• Task instructions: Please say how many lines in the records below contain the word "will", giving only the number.

(Rendered images with source text)
• • • • • • •

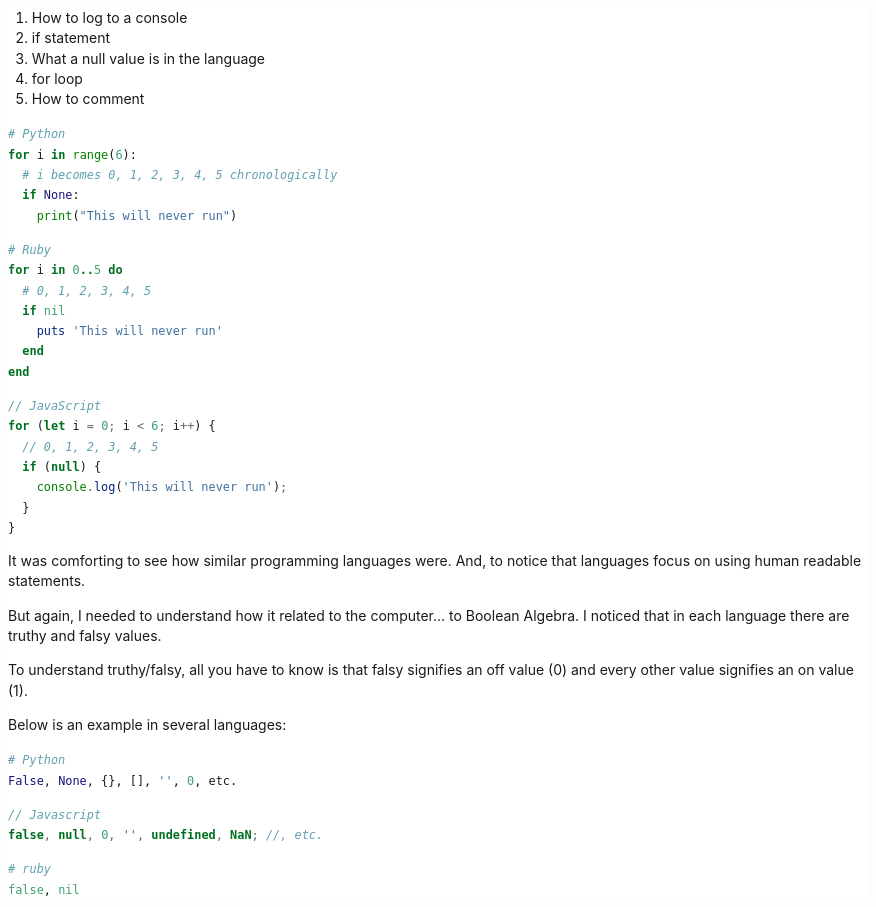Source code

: 1. How to log to a console
2. if statement
3. What a null value is in the language
4. for loop
5. How to comment

```python
# Python
for i in range(6):
  # i becomes 0, 1, 2, 3, 4, 5 chronologically
  if None:
    print("This will never run")
```

```ruby
# Ruby
for i in 0..5 do
  # 0, 1, 2, 3, 4, 5
  if nil
    puts 'This will never run'
  end
end
```

```javascript
// JavaScript
for (let i = 0; i < 6; i++) {
  // 0, 1, 2, 3, 4, 5
  if (null) {
    console.log('This will never run');
  }
}
```

It was comforting to see how similar programming languages were. And, to notice that languages focus on using human readable statements.

But again, I needed to understand how it related to the computer… to Boolean Algebra. I noticed that in each language there are truthy and falsy values.

To understand truthy/falsy, all you have to know is that falsy signifies an off value (0) and every other value signifies an on value (1).

Below is an example in several languages:

```python
# Python
False, None, {}, [], '', 0, etc.
```

```javascript
// Javascript
false, null, 0, '', undefined, NaN; //, etc.
```

```ruby
# ruby
false, nil
```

• • • • • • •

• Response to this task: 3